EXERCISE DETAILS -> What is needed here is a verbatim copy of the records that follow.

DATA SHOWN ->

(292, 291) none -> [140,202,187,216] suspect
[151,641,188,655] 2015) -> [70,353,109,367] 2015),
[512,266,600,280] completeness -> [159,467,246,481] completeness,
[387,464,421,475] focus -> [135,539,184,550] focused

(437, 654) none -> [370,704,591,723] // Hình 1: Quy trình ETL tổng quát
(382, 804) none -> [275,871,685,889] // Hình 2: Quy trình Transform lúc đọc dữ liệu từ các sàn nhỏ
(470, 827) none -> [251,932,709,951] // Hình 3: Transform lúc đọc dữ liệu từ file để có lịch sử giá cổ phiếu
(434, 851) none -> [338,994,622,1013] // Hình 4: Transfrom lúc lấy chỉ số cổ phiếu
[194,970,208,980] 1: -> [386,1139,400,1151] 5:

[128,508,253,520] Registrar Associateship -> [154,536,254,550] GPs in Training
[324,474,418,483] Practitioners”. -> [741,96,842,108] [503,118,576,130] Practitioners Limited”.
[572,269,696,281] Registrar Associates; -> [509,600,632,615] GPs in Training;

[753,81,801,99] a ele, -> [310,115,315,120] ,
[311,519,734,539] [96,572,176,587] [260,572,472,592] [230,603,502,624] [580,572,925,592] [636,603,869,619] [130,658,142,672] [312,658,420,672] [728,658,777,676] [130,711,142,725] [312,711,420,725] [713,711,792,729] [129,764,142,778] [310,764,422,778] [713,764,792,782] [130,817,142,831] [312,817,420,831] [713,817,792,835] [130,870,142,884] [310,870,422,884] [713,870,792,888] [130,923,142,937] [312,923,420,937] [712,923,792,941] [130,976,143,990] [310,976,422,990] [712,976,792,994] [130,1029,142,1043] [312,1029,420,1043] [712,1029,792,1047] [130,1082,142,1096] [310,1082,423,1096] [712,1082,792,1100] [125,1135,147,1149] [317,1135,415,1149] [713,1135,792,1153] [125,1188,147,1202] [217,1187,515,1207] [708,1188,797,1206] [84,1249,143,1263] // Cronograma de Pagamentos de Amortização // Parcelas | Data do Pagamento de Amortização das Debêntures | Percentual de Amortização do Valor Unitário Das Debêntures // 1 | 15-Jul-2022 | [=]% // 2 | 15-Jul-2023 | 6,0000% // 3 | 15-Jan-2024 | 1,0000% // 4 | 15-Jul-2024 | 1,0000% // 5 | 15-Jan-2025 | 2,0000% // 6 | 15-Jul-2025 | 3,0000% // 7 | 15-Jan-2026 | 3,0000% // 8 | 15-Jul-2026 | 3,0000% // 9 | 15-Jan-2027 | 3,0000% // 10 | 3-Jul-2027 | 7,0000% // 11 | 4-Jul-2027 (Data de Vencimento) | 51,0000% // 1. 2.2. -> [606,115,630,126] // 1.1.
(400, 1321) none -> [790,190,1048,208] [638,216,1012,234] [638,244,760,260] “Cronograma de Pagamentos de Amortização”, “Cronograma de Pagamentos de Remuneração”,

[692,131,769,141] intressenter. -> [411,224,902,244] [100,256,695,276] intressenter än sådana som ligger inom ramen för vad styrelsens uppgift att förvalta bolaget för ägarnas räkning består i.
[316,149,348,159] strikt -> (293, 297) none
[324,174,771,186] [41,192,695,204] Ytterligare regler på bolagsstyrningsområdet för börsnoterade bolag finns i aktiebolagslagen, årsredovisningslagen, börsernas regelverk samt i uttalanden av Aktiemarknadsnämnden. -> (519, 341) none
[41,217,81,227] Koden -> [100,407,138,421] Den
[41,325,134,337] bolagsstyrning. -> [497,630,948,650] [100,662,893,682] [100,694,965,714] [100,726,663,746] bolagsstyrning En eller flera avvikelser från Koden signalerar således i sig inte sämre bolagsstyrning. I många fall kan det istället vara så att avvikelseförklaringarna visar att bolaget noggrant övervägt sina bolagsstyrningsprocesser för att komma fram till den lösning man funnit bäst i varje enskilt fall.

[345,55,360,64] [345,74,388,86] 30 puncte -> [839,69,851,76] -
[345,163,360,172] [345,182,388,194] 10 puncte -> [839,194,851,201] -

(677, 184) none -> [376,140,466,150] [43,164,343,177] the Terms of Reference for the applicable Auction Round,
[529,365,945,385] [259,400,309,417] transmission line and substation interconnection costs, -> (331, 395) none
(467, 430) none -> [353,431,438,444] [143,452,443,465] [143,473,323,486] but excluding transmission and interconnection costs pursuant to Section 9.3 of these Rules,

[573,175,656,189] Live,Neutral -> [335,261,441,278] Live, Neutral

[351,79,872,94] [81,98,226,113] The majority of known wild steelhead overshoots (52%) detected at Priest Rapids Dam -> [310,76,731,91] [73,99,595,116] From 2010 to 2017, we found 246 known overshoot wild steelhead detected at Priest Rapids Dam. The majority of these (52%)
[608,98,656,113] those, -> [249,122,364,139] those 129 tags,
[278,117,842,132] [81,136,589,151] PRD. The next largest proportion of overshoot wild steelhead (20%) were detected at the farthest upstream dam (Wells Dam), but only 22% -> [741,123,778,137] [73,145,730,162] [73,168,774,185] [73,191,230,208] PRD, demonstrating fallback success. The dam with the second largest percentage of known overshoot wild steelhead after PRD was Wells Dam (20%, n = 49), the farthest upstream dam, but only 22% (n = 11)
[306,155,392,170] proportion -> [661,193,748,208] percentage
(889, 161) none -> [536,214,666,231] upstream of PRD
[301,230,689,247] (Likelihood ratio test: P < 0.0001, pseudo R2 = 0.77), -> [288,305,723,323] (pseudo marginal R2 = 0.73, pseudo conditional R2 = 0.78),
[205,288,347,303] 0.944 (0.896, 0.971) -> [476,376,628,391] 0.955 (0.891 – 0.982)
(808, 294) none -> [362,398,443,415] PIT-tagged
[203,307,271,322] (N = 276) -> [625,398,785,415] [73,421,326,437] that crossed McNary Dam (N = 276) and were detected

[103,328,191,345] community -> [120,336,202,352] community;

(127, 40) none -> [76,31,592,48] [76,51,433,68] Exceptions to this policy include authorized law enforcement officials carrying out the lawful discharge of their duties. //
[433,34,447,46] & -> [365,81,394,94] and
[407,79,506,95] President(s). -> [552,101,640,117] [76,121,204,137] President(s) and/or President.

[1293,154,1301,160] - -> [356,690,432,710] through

TASK SOLUTION ->
(292, 291) none -> [140,202,187,216] suspect
[151,641,188,655] 2015) -> [70,353,109,367] 2015),
[512,266,600,280] completeness -> [159,467,246,481] completeness,
[387,464,421,475] focus -> [135,539,184,550] focused

(437, 654) none -> [370,704,591,723] // Hình 1: Quy trình ETL tổng quát
(382, 804) none -> [275,871,685,889] // Hình 2: Quy trình Transform lúc đọc dữ liệu từ các sàn nhỏ
(470, 827) none -> [251,932,709,951] // Hình 3: Transform lúc đọc dữ liệu từ file để có lịch sử giá cổ phiếu
(434, 851) none -> [338,994,622,1013] // Hình 4: Transfrom lúc lấy chỉ số cổ phiếu
[194,970,208,980] 1: -> [386,1139,400,1151] 5:

[128,508,253,520] Registrar Associateship -> [154,536,254,550] GPs in Training
[324,474,418,483] Practitioners”. -> [741,96,842,108] [503,118,576,130] Practitioners Limited”.
[572,269,696,281] Registrar Associates; -> [509,600,632,615] GPs in Training;

[753,81,801,99] a ele, -> [310,115,315,120] ,
[311,519,734,539] [96,572,176,587] [260,572,472,592] [230,603,502,624] [580,572,925,592] [636,603,869,619] [130,658,142,672] [312,658,420,672] [728,658,777,676] [130,711,142,725] [312,711,420,725] [713,711,792,729] [129,764,142,778] [310,764,422,778] [713,764,792,782] [130,817,142,831] [312,817,420,831] [713,817,792,835] [130,870,142,884] [310,870,422,884] [713,870,792,888] [130,923,142,937] [312,923,420,937] [712,923,792,941] [130,976,143,990] [310,976,422,990] [712,976,792,994] [130,1029,142,1043] [312,1029,420,1043] [712,1029,792,1047] [130,1082,142,1096] [310,1082,423,1096] [712,1082,792,1100] [125,1135,147,1149] [317,1135,415,1149] [713,1135,792,1153] [125,1188,147,1202] [217,1187,515,1207] [708,1188,797,1206] [84,1249,143,1263] // Cronograma de Pagamentos de Amortização // Parcelas | Data do Pagamento de Amortização das Debêntures | Percentual de Amortização do Valor Unitário Das Debêntures // 1 | 15-Jul-2022 | [=]% // 2 | 15-Jul-2023 | 6,0000% // 3 | 15-Jan-2024 | 1,0000% // 4 | 15-Jul-2024 | 1,0000% // 5 | 15-Jan-2025 | 2,0000% // 6 | 15-Jul-2025 | 3,0000% // 7 | 15-Jan-2026 | 3,0000% // 8 | 15-Jul-2026 | 3,0000% // 9 | 15-Jan-2027 | 3,0000% // 10 | 3-Jul-2027 | 7,0000% // 11 | 4-Jul-2027 (Data de Vencimento) | 51,0000% // 1. 2.2. -> [606,115,630,126] // 1.1.
(400, 1321) none -> [790,190,1048,208] [638,216,1012,234] [638,244,760,260] “Cronograma de Pagamentos de Amortização”, “Cronograma de Pagamentos de Remuneração”,

[692,131,769,141] intressenter. -> [411,224,902,244] [100,256,695,276] intressenter än sådana som ligger inom ramen för vad styrelsens uppgift att förvalta bolaget för ägarnas räkning består i.
[316,149,348,159] strikt -> (293, 297) none
[324,174,771,186] [41,192,695,204] Ytterligare regler på bolagsstyrningsområdet för börsnoterade bolag finns i aktiebolagslagen, årsredovisningslagen, börsernas regelverk samt i uttalanden av Aktiemarknadsnämnden. -> (519, 341) none
[41,217,81,227] Koden -> [100,407,138,421] Den
[41,325,134,337] bolagsstyrning. -> [497,630,948,650] [100,662,893,682] [100,694,965,714] [100,726,663,746] bolagsstyrning En eller flera avvikelser från Koden signalerar således i sig inte sämre bolagsstyrning. I många fall kan det istället vara så att avvikelseförklaringarna visar att bolaget noggrant övervägt sina bolagsstyrningsprocesser för att komma fram till den lösning man funnit bäst i varje enskilt fall.

[345,55,360,64] [345,74,388,86] 30 puncte -> [839,69,851,76] -
[345,163,360,172] [345,182,388,194] 10 puncte -> [839,194,851,201] -

(677, 184) none -> [376,140,466,150] [43,164,343,177] the Terms of Reference for the applicable Auction Round,
[529,365,945,385] [259,400,309,417] transmission line and substation interconnection costs, -> (331, 395) none
(467, 430) none -> [353,431,438,444] [143,452,443,465] [143,473,323,486] but excluding transmission and interconnection costs pursuant to Section 9.3 of these Rules,

[573,175,656,189] Live,Neutral -> [335,261,441,278] Live, Neutral

[351,79,872,94] [81,98,226,113] The majority of known wild steelhead overshoots (52%) detected at Priest Rapids Dam -> [310,76,731,91] [73,99,595,116] From 2010 to 2017, we found 246 known overshoot wild steelhead detected at Priest Rapids Dam. The majority of these (52%)
[608,98,656,113] those, -> [249,122,364,139] those 129 tags,
[278,117,842,132] [81,136,589,151] PRD. The next largest proportion of overshoot wild steelhead (20%) were detected at the farthest upstream dam (Wells Dam), but only 22% -> [741,123,778,137] [73,145,730,162] [73,168,774,185] [73,191,230,208] PRD, demonstrating fallback success. The dam with the second largest percentage of known overshoot wild steelhead after PRD was Wells Dam (20%, n = 49), the farthest upstream dam, but only 22% (n = 11)
[306,155,392,170] proportion -> [661,193,748,208] percentage
(889, 161) none -> [536,214,666,231] upstream of PRD
[301,230,689,247] (Likelihood ratio test: P < 0.0001, pseudo R2 = 0.77), -> [288,305,723,323] (pseudo marginal R2 = 0.73, pseudo conditional R2 = 0.78),
[205,288,347,303] 0.944 (0.896, 0.971) -> [476,376,628,391] 0.955 (0.891 – 0.982)
(808, 294) none -> [362,398,443,415] PIT-tagged
[203,307,271,322] (N = 276) -> [625,398,785,415] [73,421,326,437] that crossed McNary Dam (N = 276) and were detected

[103,328,191,345] community -> [120,336,202,352] community;

(127, 40) none -> [76,31,592,48] [76,51,433,68] Exceptions to this policy include authorized law enforcement officials carrying out the lawful discharge of their duties. //
[433,34,447,46] & -> [365,81,394,94] and
[407,79,506,95] President(s). -> [552,101,640,117] [76,121,204,137] President(s) and/or President.

[1293,154,1301,160] - -> [356,690,432,710] through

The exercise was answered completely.